The purpose of these holocaust concentration camps was to hold political prisoners and any person that could potentially oppose the Nazi regime.

Henrich Himmler, who was Hitler’s chief of German police, a top leader of the Nazis, a main collaborator of the holocaust was also the overseer of these camps.

Dachau’s camp would serve as a model of the Nazis extermination camps that were soon to come.

The Nazi Party was full of paranoia and fear which was why they formed approximately 20,000 camps throughout Europe. They feared conspiracy from Germans who had served in the previous democracies governmental or military positions.

The result of this fear lead to 3.5 million jews spending time in these camps for polical reasons and approximately 77,000 German citizens were executed to avoid any threat of resistance of Nazi ideology.

In 1939 the outbreak of World War II caused by Adolf Hitler changed the role of these camps as they became a place of absolute terror.
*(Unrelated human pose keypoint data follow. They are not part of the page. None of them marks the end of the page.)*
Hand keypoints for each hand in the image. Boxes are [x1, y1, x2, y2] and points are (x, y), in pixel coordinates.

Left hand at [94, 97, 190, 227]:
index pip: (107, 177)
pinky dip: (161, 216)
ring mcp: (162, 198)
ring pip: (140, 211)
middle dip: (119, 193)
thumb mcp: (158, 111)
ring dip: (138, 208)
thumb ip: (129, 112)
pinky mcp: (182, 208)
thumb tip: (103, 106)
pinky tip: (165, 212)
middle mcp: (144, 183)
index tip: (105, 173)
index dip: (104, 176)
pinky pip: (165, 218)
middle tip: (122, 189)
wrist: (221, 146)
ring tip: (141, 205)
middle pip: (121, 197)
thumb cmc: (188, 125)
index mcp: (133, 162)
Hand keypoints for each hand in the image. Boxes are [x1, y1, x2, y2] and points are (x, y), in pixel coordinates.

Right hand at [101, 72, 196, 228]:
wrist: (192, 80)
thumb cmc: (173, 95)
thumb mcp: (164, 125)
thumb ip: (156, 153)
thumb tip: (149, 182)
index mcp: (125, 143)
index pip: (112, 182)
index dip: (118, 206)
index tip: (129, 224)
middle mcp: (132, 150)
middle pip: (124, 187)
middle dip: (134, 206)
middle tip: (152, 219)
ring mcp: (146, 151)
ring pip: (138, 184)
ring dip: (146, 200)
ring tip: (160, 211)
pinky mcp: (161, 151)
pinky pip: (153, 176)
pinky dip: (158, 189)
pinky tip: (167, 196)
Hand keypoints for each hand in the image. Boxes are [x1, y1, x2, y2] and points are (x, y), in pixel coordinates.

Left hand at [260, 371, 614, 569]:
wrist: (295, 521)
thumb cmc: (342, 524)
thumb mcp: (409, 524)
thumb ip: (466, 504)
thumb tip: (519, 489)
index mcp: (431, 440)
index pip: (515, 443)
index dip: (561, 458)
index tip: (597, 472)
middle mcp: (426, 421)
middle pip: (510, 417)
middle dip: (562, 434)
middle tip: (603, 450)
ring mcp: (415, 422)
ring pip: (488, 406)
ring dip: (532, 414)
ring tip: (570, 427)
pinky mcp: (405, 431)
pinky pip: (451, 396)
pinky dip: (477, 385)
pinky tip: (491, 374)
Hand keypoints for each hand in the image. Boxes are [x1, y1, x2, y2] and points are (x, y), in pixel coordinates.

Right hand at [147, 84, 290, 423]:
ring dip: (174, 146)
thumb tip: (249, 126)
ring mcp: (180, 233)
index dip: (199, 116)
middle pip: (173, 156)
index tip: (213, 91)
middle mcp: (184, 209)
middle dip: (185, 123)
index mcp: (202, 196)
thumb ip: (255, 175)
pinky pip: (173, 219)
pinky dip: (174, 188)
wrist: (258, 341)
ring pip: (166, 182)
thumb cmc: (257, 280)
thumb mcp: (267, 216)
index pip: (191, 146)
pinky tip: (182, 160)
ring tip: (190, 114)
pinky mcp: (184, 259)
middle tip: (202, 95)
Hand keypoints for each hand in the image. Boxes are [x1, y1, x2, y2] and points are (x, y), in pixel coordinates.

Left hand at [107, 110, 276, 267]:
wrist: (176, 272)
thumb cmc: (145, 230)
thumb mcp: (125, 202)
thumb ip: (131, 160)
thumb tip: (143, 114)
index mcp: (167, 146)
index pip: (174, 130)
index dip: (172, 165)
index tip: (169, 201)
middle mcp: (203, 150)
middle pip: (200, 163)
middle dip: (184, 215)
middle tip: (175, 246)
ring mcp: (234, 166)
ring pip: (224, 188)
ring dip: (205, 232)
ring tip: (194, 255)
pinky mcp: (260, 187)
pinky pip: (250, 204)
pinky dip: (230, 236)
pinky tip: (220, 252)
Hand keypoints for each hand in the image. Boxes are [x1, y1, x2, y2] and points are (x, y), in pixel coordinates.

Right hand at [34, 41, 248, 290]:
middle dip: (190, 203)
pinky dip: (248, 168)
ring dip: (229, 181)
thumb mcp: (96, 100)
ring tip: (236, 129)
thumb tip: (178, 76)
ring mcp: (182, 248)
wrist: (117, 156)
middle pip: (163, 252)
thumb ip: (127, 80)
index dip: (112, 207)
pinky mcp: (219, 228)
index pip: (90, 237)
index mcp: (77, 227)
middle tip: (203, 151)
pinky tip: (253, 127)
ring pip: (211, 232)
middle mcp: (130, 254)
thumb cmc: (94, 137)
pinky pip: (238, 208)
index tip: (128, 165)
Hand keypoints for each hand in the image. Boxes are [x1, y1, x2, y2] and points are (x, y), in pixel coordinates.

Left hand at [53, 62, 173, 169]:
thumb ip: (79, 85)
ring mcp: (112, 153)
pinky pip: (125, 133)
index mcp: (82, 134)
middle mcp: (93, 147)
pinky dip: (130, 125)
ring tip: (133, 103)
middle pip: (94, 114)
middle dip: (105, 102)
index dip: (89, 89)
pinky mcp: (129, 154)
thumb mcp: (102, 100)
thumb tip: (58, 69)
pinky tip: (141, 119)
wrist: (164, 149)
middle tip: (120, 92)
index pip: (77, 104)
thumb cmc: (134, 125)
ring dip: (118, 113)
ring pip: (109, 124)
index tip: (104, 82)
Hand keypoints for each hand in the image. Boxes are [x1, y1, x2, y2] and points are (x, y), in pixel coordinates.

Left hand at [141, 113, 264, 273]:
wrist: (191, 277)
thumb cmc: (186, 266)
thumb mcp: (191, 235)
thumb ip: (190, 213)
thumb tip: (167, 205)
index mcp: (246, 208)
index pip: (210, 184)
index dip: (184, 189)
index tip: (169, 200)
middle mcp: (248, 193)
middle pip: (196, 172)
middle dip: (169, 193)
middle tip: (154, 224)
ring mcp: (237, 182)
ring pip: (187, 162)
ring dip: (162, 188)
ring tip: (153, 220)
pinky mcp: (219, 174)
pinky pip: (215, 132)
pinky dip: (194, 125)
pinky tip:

Any and all people that were sentenced to the Nazis camps were tortured, starved or murdered.

The largest groups of people in these holocaust concentration camps were Jews and Russian prisoners of war but also chosen to be exterminated were handicapped, homosexuals, Gypsies(Romanis), Jehovah’s Witness, Catholic clergy and ethnic Poles.

Once one was selected to go to the Nazis camps, which no person knew what day or hour, it was a really horrific process.

The Nazis just showed up at the door to arrest innocent jews for no reason, took possession of their belongings, they were told to pack some of their personal belongings which they never saw again.

The Nazi police would then take them to one of the many deportation train stations.


The prisoners were then packed into boxcars suitable only for cattle or freight. Prisoners were confined to these boxcars for days and weeks in inhumane conditions.

Many died from dehydration, starvation or froze to death before they reached their destination.

If any of the jews were fortunate enough or better yet strong enough to make it to one of the camps life got worse.

There was now a selection process to see if they were fit to work or die in the camp. Those that came on the cars with their families were seperated and some families never saw each other again.

Their were several survivors of these holocaust concentration camps but deaths outnumbered those that lived. Many holocaust survivors have written books that are well worth reading. The books go into detail of what everyday life was like inside the camps.

If you have an opportunity to read a holocaust survivors book or listen to them speak it is an eye-opener to see how un-appreciative we as human beings have been.

The victims of the holocaust were very aware of what they had lost….a better way to say it would be stolen. All of a sudden every right and privilege was gone but they endured as long as they could in hope that what they were going through was nothing but a nightmare.